# Document extract start
I probably have always had a soft spot in my heart or head for Prince Charles who is now embarked on a what at least CBC I determined to feature as an under-whelmingly received Royal Visit to Canada. Charles and I grew up together. At least in a fashion – he was born 13 days before me in 1948. Thus as my own little life story unfolded with its statutory milestones – turning 13, 16, 21, 30, 40 etc. – I could bask parasitically in the limelight of my more famous, regal cohort-mate.
Like anyone else, I noticed the ears and – admitting hastily all that stuff about people in glass houses and stone throwing – that he was no matinee idol, his lack of beauty somewhat exaggerated by the formal demeanour and puffed-up accent of his coddled upbringing. When others rather obviously spotted the young Prince’s resemblance to the Mad Magazine's Alfred E. Newman, I confess to having chuckled agreement.
# Document extract end
**Task list:**
**1)** Answer these questions about the passage on Prince Charles:
(a) How many days before the writer was Charles born?
(b) What broadcaster is named in connection with the Royal Visit to Canada?
(c) Which Mad Magazine figure did others say the young Prince resembled?
**2)** Write out a part of the passage on Prince Charles word for word. Begin at the words "Like anyone else, I" and stop after the words "having chuckled agreement.".
# Material provided start
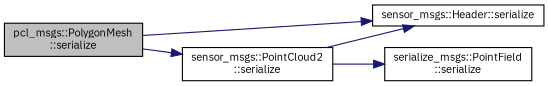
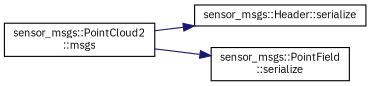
  digraph {
    fontname="IBM Plex Sans"
    rankdir=LR
    node [color=black fillcolor=white fontname="IBM Plex Sans" fontsize=10 shape=record style=filled]
    edge [color=midnightblue fontname="IBM Plex Sans" fontsize=10 labelfontname=Helvetica labelfontsize=10 style=solid]
-   n1 [fillcolor=grey75 fontcolor=black height=0.2 label="pcl_msgs::PolygonMesh\l::serialize" width=0.4]
    n2 [height=0.2 label="sensor_msgs::Header::serialize" width=0.4]
-   n3 [height=0.2 label="sensor_msgs::PointCloud2\l::serialize" width=0.4]
-   n4 [height=0.2 label="serialize_msgs::PointField\l::serialize" width=0.4]
-   n1 -> n2
-   n1 -> n3
+   n3 [height=0.2 label="sensor_msgs::PointCloud2\l::msgs" width=0.4]
+   n4 [height=0.2 label="sensor_msgs::PointField\l::serialize" width=0.4]
    n3 -> n2
    n3 -> n4
  }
# Material provided end
**Answers to the tasks:**
**1)**
(a) 13 days
(b) CBC
(c) Alfred E. Newman

**2)**
Like anyone else, I noticed the ears and – admitting hastily all that stuff about people in glass houses and stone throwing – that he was no matinee idol, his lack of beauty somewhat exaggerated by the formal demeanour and puffed-up accent of his coddled upbringing. When others rather obviously spotted the young Prince’s resemblance to the Mad Magazine's Alfred E. Newman, I confess to having chuckled agreement.